> _Given passage_
+++

Assignment 3 Description

In this assignment, you will learn more about vector space models of semantics (specifically, word embeddings), attention in the context of machine translation, and memory networks. The goals of this assignment are as follows:

  • Understand and implement two predictive methods for learning word embeddings.
  • Solve two semantic tasks using pretrained word embeddings.
  • Implement several methods for attention in neural machine translation.
  • Implement an end-to-end memory network for QA.

All parts of the assignment must be submitted by 11PM on Monday 4/2.

Setup

You can work on the assignment in one of three ways: locally on your own machine, on the EECS instructional machines, or on a virtual machine in EC2. See the Assignment 2 Description page for more information on these options.

GPU Resources

GPUs are not required for this assignment but will help to speed up training and processing time for some of the questions.

Working on the assignment

Get V6 of the code as a zip file here Download here.

Start IPython

After you have downloaded the assignment, you should start the Jupyter (IPython) notebook server from the assignment3 directory, with the jupyter notebook command. There are cells in appropriate places in each notebook that serve to download data and pretrained weights.

Some Notes

NOTE 1: The assignment3 code has been tested to be compatible with python versions 3.5 and 3.6 (it may work with other versions of 3.x, but we won’t be officially supporting them). For this assignment, we are NOT officially supporting python2. Use it at your own risk. You will need to make sure that during your virtualenv setup that the correct version of python is used. You can confirm your python version by (1) activating your virtualenv and (2) running python --version.

NOTE 2: We will be using the latest version of TensorFlow (1.6), and we will be discouraging the use of high-level abstractions from the tf.nn module. We will not be using PyTorch for this assignment.

NOTE 3: If you are working in a virtual environment on OSX, you may potentially encounter errors with matplotlib due to the issues described here (Links to an external site.)Links to an external site.. In our testing, it seems that this issue is no longer present with the most recent version of matplotlib, but if you do end up running into this issue you may have to use the start_ipython_osx.sh script from the assignment3 directory (instead of jupyter notebook above) to launch your IPython notebook server. Note that you may have to modify some variables within the script to match your version of python/installation directory. The script assumes that your virtual environment is named .env.

+++

> _Dataset content_
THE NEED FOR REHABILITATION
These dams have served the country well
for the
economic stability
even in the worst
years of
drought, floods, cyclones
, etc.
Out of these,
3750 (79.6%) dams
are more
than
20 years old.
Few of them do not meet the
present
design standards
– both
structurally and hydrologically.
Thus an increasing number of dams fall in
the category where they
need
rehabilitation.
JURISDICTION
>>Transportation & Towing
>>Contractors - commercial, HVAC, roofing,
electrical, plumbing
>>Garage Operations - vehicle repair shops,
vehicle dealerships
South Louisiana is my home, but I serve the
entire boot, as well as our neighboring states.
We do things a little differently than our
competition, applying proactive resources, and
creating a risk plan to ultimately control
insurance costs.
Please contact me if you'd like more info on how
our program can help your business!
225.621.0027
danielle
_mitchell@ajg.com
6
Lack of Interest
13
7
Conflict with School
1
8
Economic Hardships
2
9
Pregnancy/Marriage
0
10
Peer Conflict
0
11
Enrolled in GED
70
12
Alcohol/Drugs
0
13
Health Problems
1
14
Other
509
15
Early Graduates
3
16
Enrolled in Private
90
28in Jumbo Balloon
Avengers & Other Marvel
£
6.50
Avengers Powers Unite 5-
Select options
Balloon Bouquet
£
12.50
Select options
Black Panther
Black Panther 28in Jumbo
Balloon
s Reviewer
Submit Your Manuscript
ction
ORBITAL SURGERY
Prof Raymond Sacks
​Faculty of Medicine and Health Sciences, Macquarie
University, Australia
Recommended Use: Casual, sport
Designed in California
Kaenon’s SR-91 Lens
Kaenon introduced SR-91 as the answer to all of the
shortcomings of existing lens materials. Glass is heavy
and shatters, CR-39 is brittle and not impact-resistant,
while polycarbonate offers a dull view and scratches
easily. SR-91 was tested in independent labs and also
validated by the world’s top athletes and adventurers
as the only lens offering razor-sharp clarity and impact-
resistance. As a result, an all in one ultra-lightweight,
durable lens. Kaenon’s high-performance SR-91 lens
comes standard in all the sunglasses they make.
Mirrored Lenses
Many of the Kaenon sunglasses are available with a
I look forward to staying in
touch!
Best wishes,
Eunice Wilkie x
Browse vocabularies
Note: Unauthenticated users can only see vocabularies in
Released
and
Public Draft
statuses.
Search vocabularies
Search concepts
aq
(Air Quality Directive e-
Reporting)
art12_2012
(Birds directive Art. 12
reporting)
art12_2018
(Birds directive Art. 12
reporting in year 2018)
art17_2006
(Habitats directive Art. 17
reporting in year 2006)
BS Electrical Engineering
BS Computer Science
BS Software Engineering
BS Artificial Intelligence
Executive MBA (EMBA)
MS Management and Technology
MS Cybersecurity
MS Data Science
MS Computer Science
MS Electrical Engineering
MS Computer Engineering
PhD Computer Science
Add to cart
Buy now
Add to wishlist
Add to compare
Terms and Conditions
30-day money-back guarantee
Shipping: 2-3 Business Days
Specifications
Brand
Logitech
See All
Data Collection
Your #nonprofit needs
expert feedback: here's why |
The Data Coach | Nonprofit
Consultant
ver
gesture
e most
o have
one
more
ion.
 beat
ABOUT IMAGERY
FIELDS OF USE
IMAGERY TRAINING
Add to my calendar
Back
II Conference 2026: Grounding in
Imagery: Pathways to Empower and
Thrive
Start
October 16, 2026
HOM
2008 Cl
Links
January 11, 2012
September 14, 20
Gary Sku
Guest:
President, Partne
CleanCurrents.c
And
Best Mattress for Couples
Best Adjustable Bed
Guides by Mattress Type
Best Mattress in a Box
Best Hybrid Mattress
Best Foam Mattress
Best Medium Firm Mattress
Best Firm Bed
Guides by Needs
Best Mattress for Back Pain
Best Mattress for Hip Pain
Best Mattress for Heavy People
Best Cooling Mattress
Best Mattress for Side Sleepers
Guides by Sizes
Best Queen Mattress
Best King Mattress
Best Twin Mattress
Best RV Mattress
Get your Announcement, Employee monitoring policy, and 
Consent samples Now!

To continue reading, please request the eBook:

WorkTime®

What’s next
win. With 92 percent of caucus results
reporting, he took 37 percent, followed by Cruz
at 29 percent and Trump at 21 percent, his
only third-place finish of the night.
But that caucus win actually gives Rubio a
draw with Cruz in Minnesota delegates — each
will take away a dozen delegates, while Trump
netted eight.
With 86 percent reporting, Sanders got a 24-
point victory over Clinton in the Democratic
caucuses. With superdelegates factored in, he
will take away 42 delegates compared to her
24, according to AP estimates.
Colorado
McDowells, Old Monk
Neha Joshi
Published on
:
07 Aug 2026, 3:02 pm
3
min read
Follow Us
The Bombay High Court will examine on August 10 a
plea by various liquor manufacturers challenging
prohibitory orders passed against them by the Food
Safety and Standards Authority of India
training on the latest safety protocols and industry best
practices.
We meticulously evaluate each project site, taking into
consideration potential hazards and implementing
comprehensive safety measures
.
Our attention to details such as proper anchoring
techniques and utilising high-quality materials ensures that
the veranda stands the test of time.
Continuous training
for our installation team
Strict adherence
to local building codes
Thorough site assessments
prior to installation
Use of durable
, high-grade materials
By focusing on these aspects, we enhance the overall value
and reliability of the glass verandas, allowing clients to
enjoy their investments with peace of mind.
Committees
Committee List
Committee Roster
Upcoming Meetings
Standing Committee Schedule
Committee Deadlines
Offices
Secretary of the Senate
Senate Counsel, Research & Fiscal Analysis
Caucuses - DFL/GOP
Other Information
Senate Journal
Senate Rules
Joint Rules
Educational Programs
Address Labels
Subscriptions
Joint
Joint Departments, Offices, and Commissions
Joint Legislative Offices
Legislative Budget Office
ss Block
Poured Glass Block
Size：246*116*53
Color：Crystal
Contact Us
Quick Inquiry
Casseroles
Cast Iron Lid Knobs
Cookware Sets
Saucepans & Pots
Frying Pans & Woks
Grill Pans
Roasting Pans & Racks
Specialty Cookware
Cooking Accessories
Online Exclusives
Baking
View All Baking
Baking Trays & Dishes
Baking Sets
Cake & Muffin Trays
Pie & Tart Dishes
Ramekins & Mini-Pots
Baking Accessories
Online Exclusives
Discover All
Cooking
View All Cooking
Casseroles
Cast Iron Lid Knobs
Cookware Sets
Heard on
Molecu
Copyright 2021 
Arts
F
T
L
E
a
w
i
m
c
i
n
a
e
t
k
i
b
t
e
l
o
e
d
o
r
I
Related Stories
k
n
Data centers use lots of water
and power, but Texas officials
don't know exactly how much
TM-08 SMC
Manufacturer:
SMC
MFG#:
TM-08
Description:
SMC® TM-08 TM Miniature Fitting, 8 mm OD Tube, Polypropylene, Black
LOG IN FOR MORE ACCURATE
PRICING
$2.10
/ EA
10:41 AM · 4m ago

+++

> _Work request_
Transcribe the part of the assignment description that starts at "All parts of" and ends at "of the questions.", keeping every word unchanged.

> _Answer to the problem_
All parts of the assignment must be submitted by 11PM on Monday 4/2.

Setup

You can work on the assignment in one of three ways: locally on your own machine, on the EECS instructional machines, or on a virtual machine in EC2. See the Assignment 2 Description page for more information on these options.

GPU Resources

GPUs are not required for this assignment but will help to speed up training and processing time for some of the questions.